◆ **Task details**: Beginning at the line containing "Olper Nachrichten" in the material below and ending at the line containing "Hilfen und Infomaterial", return each line exactly and add nothing.

Provided data Start Marker

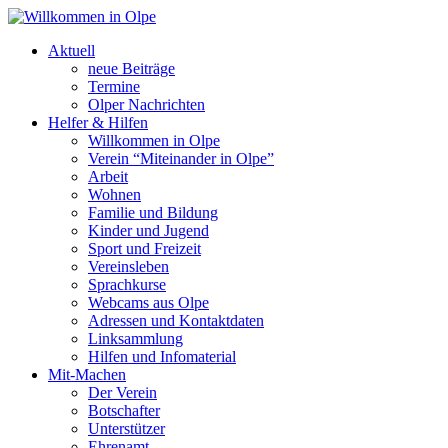
Aktuell
neue Beiträge
Termine
Olper Nachrichten
Helfer & Hilfen
Willkommen in Olpe
Verein “Miteinander in Olpe”
Arbeit
Wohnen
Familie und Bildung
Kinder und Jugend
Sport und Freizeit
Vereinsleben
Sprachkurse
Webcams aus Olpe
Adressen und Kontaktdaten
Linksammlung
Hilfen und Infomaterial
Mit-Machen
Der Verein
Botschafter
Unterstützer
Ehrenamt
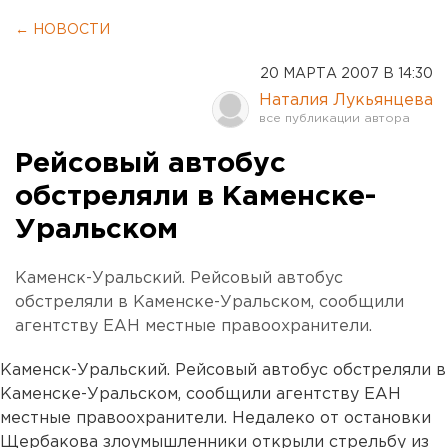
← НОВОСТИ
20 МАРТА 2007 В 14:30
Наталия Лукьянцева
Рейсовый автобус
обстреляли в Каменске-
Уральском
Каменск-Уральский. Рейсовый автобус
обстреляли в Каменске-Уральском, сообщили
агентству ЕАН местные правоохранители.
Каменск-Уральский. Рейсовый автобус обстреляли в
Каменске-Уральском, сообщили агентству ЕАН
местные правоохранители. Недалеко от остановки
Щербакова злоумышленники открыли стрельбу из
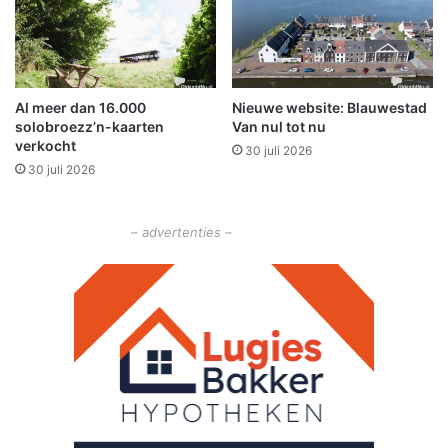
n
n
a
l
5
j
Al meer dan 16.000
Nieuwe website: Blauwestad
a
solobroezz’n-kaarten
Van nul tot nu
a
verkocht
30 juli 2026
r
30 juli 2026
e
e
n
– advertenties –
s
u
c
c
e
s
i
n
O
l
d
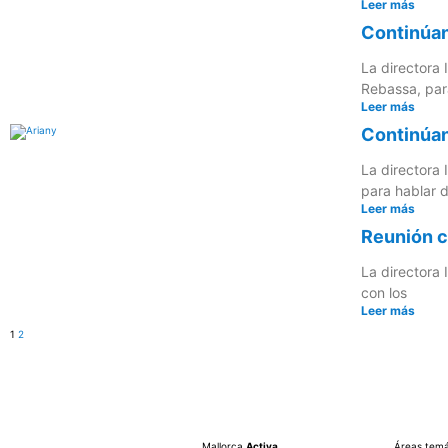
Leer más
Continúan
La directora 
Rebassa, par
Leer más
Continúan
La directora 
para hablar d
Leer más
Reunión c
La directora 
con los
Leer más
1
2
Mallorca
Activa
Áreas temá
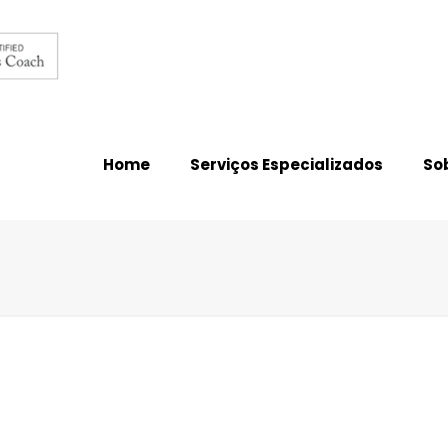
Home
Serviços Especializados
So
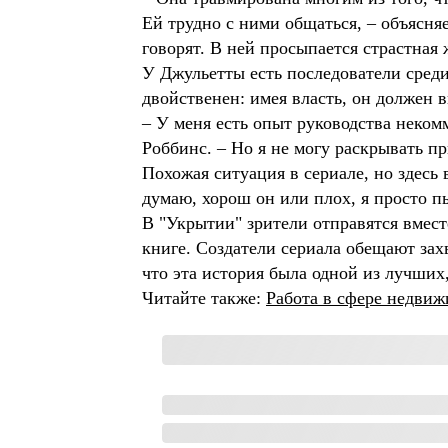
Ей трудно с ними общаться, – объясняе
говорят. В ней просыпается страстная
У Джульетты есть последователи среди 
двойственен: имея власть, он должен 
– У меня есть опыт руководства неком
Роббинс. – Но я не могу раскрывать 
Похожая ситуация в сериале, но здесь 
думаю, хорош он или плох, я просто пы
В "Укрытии" зрители отправятся вместе
книге. Создатели сериала обещают за
что эта история была одной из лучших
Читайте также:
Работа в сфере недви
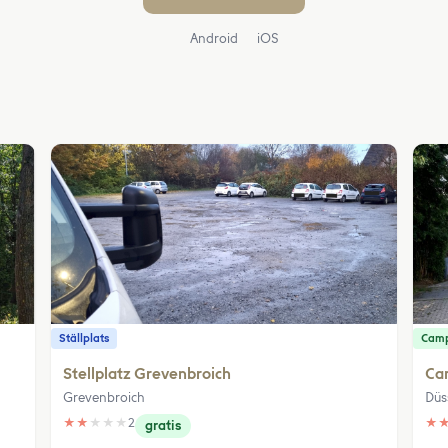
Android
iOS
Ställplats
Camp
Stellplatz Grevenbroich
Cam
Grevenbroich
Düs
★
★
★
★
★
2
★
gratis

Provided data End Marker

◆ **Response to the task**:
Olper Nachrichten
Helfer & Hilfen
Willkommen in Olpe
Verein “Miteinander in Olpe”
Arbeit
Wohnen
Familie und Bildung
Kinder und Jugend
Sport und Freizeit
Vereinsleben
Sprachkurse
Webcams aus Olpe
Adressen und Kontaktdaten
Linksammlung
Hilfen und Infomaterial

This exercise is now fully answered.